Das neue Jahr läutet der Folk-Club mit Klezmer ein. „Di Chuzpenics“ kommen aus Kiel und stellen ihre aktuelle CD vor. Auch dieses Quartett bietet im Vorfeld zu seinem Konzert einen Workshop an. Ans Jesse-Grell-Trio, das im März in Kappeln zu Gast sein wird, hat der Club eine Bitte heran getragen. „Wir haben uns einen Mix aus südamerikanischen und französischen Klängen gewünscht“, kündigt Lange an. „Zumal wir Lateinamerikanisches so selten haben.“ Als weiteren Pluspunkt sei das Trio unglaublich publikumsnah und animiere sein Publikum immer wieder zum Mitsingen. Mit „Phon & Zu“ steht im April eine frisch gegründete Gruppe auf der Bühne. Erst seit knapp zwei Jahren existiert das Quartett aus Achim Prigge, Christiana Voss, Laura Feuerhake und Volker Linde, das bei der „Folk Baltica“ 2012 sein Debüt feierte und in Kappeln ausschließlich Eigenkompositionen präsentieren will. Malte Dallmeyer sagt dazu: „Wir wollen auch neuen Gruppen eine Plattform bieten.“

Ob sich diese Gelegenheit auch bei der „Folk Baltica“ im kommenden Jahr bietet, ist noch offen. Erstmals wird das große Festival ohne Länderschwerpunkt auskommen, stattdessen das Motto „Bernsteinstraße“ mit dem Unterthema „Reisende“ ausgeben. Ein besonderer Umstand, der dem Zehn-Jahres-Jubiläum zuzuschreiben ist. Fest steht allerdings, dass Kappeln erneut Spielstätte der „Folk Baltica“ im Mai sein wird. Ein Zeichen, dass sich der Folk-Club als Festival-Partner durchaus etabliert hat.

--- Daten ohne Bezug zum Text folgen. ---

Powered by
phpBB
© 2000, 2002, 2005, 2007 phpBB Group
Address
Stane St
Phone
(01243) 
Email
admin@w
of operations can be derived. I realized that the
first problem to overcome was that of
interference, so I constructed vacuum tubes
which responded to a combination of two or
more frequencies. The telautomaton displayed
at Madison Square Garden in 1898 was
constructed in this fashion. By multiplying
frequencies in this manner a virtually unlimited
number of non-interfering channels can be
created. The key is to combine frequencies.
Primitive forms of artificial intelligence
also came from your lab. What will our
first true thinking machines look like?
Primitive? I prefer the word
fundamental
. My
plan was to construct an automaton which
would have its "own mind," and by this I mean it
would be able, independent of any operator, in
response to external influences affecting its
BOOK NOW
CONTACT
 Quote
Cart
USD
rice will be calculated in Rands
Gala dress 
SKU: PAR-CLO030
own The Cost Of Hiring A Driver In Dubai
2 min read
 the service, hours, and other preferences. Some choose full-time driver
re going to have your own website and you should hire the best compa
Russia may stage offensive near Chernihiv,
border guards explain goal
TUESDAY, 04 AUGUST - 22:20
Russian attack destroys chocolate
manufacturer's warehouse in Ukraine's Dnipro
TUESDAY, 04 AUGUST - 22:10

Premiere feiert in dieser Saison dagegen die „Offene Bühne“ – eine Veranstaltung, die ursprünglich aus der Not entstanden ist. Im vergangenen Jahr musste ein angesetztes Konzert ganz kurzfristig abgesagt werden. Also stellten sich Folk-Club-Mitglieder spontan selbst auf die Bühne. Mehr noch: Es fanden sich weitere Musiker und Künstler, die ebenfalls ein Teil ihres Repertoires zum Besten gaben. Am Ende stand ein absolut ungezwungener Abend, der quasi nach einer Wiederholung schrie – wenn auch dieses Mal nach einer geplanten. Im Februar steht nun die „Offene Bühne“ an, und wer Lust hat, sich mit zwei bis drei Musikstücken, einer kurzen Lesung oder einer anderen Art der Darbietung zu beteiligen, ist dem Folk-Club willkommen.

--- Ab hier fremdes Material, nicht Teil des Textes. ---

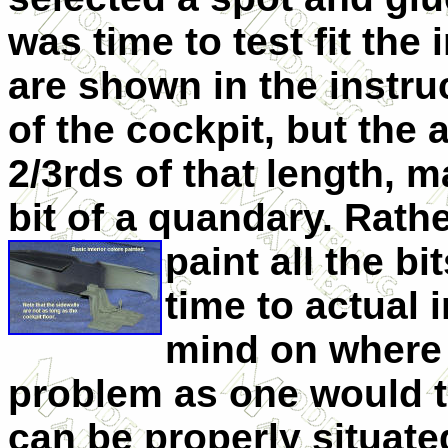
was time to test fit the 
are shown in the instru
of the cockpit, but the 
2/3rds of that length, 
bit of a quandary. Rathe
pa
int all the b
time to actual 
mind on where t
problem as one would th
can be properly situate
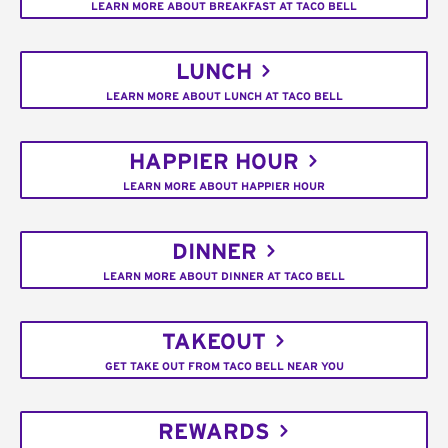
LEARN MORE ABOUT BREAKFAST AT TACO BELL
LUNCH
LEARN MORE ABOUT LUNCH AT TACO BELL
HAPPIER HOUR
LEARN MORE ABOUT HAPPIER HOUR
DINNER
LEARN MORE ABOUT DINNER AT TACO BELL
TAKEOUT
GET TAKE OUT FROM TACO BELL NEAR YOU
REWARDS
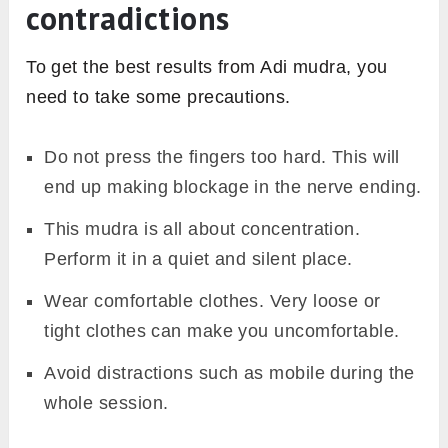
contradictions
To get the best results from Adi mudra, you
need to take some precautions.
Do not press the fingers too hard. This will
end up making blockage in the nerve ending.
This mudra is all about concentration.
Perform it in a quiet and silent place.
Wear comfortable clothes. Very loose or
tight clothes can make you uncomfortable.
Avoid distractions such as mobile during the
whole session.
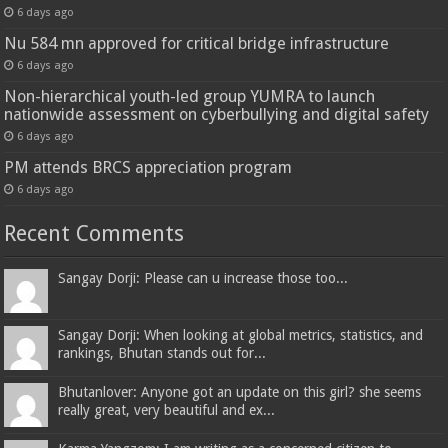
6 days ago
Nu 584 mn approved for critical bridge infrastructure
6 days ago
Non-hierarchical youth-led group YUMRA to launch
nationwide assessment on cyberbullying and digital safety
6 days ago
PM attends BRCS appreciation program
6 days ago
Recent Comments
Sangay Dorji: Please can u increase those too...
Sangay Dorji: When looking at global metrics, statistics, and
rankings, Bhutan stands out for...
Bhutanlover: Anyone got an update on this girl? she seems
really great, very beautiful and ex...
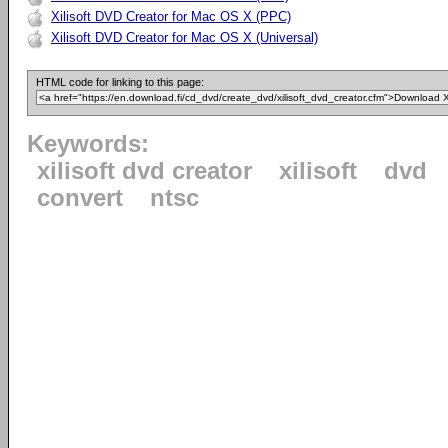
Xilisoft DVD Creator for Mac OS X (PPC)
Xilisoft DVD Creator for Mac OS X (Universal)
HTML code for linking to this page:
Keywords:
xilisoft dvd creator
xilisoft
dvd
convert
ntsc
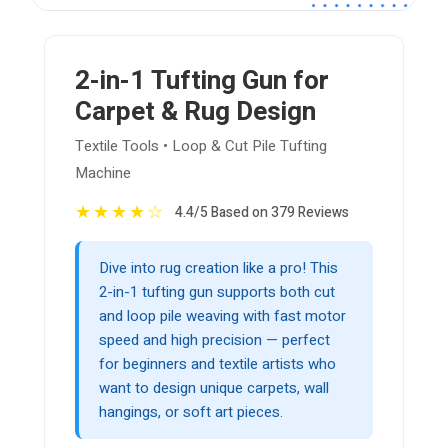
2-in-1 Tufting Gun for
Carpet & Rug Design
Textile Tools • Loop & Cut Pile Tufting
Machine
★
★
★
★
☆
4.4/5 Based on 379 Reviews
Dive into rug creation like a pro! This
2-in-1 tufting gun supports both cut
and loop pile weaving with fast motor
speed and high precision — perfect
for beginners and textile artists who
want to design unique carpets, wall
hangings, or soft art pieces.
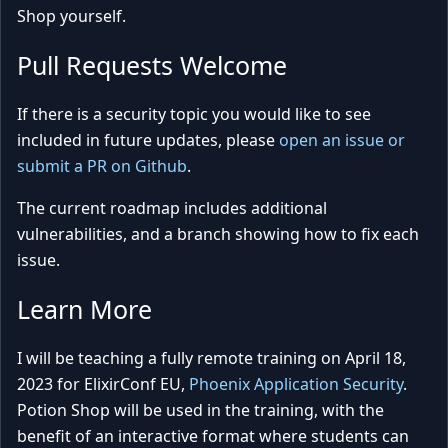
Shop yourself.
Pull Requests Welcome
If there is a security topic you would like to see
included in future updates, please
open an issue or
submit a PR on Github
.
The current roadmap includes additional
vulnerabilities, and a branch showing how to fix each
issue.
Learn More
I will be teaching a fully remote training on April 18,
2023 for ElixirConf EU,
Phoenix Application Security
.
Potion Shop will be used in the training, with the
benefit of an interactive format where students can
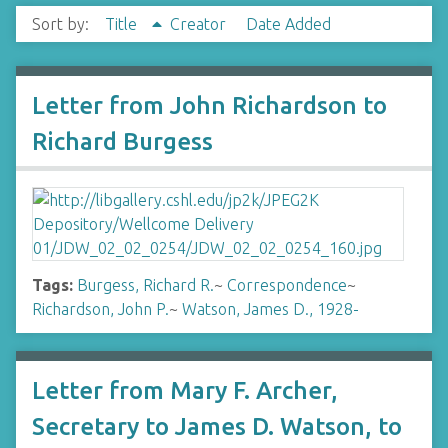
Sort by:
Title
Creator
Date Added
Letter from John Richardson to
Richard Burgess
Tags:
Burgess, Richard R.
~
Correspondence
~
Richardson, John P.
~
Watson, James D., 1928-
Letter from Mary F. Archer,
Secretary to James D. Watson, to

Über Gäste freuen sich die Mitglieder übrigens auch beim monatlichen Folk-Treff im Begegnungszentrum. An jedem letzten Sonntag im Monat ist dann Mitsingen, Mitmusizieren und Zuhören angesagt. Und auch beim Mittsommernachtsfest im Juni ist Mitmachen gefordert, wenn die Gäste zum Tanz angeleitet werden. Und dann ist da noch die Kooperation mit den „Capitol-Lichtspielen“. Im März flimmert „WaderWeckerVaterland“ über die große Leinwand: eine Konzertreise mit den beiden Liedermachern Hannes Wader und Konstantin Wecker. Im Anschluss an den Film sind Gespräche und gemeinsames Singen geplant. Der Folk-Club freut sich auf die Zusammenarbeit mit dem Kappelner Kino, Malte Dallmeyer lobt die beiden Betreiber als „toll und so unkompliziert“.

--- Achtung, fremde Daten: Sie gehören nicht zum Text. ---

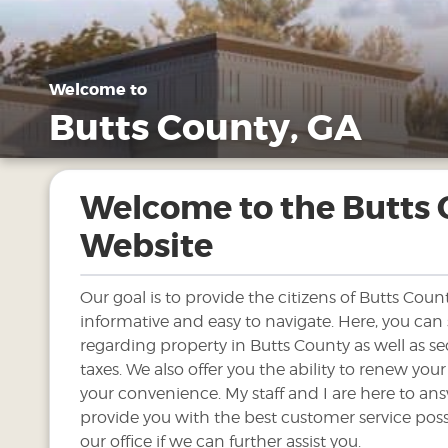
Welcome to
Butts County, GA
Welcome to the Butts
Website
Our goal is to provide the citizens of Butts Count
informative and easy to navigate. Here, you can
regarding property in Butts County as well as se
taxes. We also offer you the ability to renew your
your convenience. My staff and I are here to an
provide you with the best customer service possi
our office if we can further assist you.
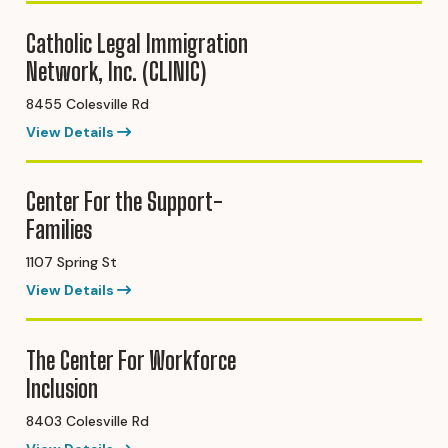
Catholic Legal Immigration
Network, Inc. (CLINIC)
8455 Colesville Rd
View Details
Center For the Support-
Families
1107 Spring St
View Details
The Center For Workforce
Inclusion
8403 Colesville Rd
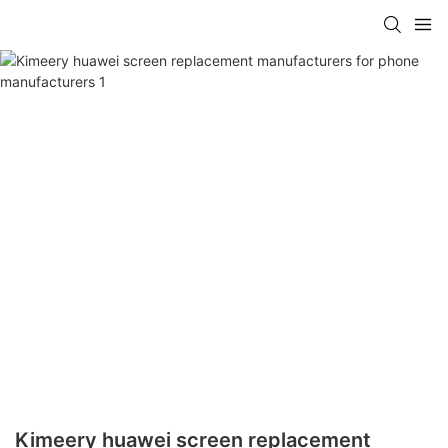
Kimeery huawei screen replacement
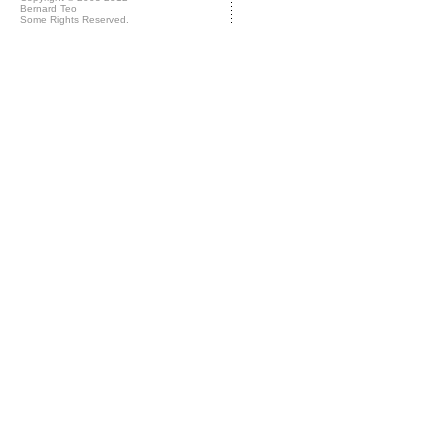
Bernard Teo
Some Rights Reserved.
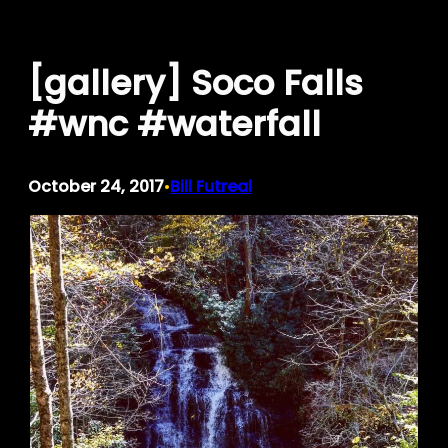
Skip
to
[gallery] Soco Falls
content
#wnc #waterfall
October 24, 2017
Bill Futreal
•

Und so ist es offensichtlich, dass der Folk-Club auch in dieser Saison seinen Anspruch, ein möglichst breites musikalisches Spektrum zu präsentieren, offensiv nach außen trägt. 1500 Programmhefte sind inzwischen gedruckt und verteilt. Fehlen nur noch die Folk-Freunde, die für volle Säle sorgen sollen.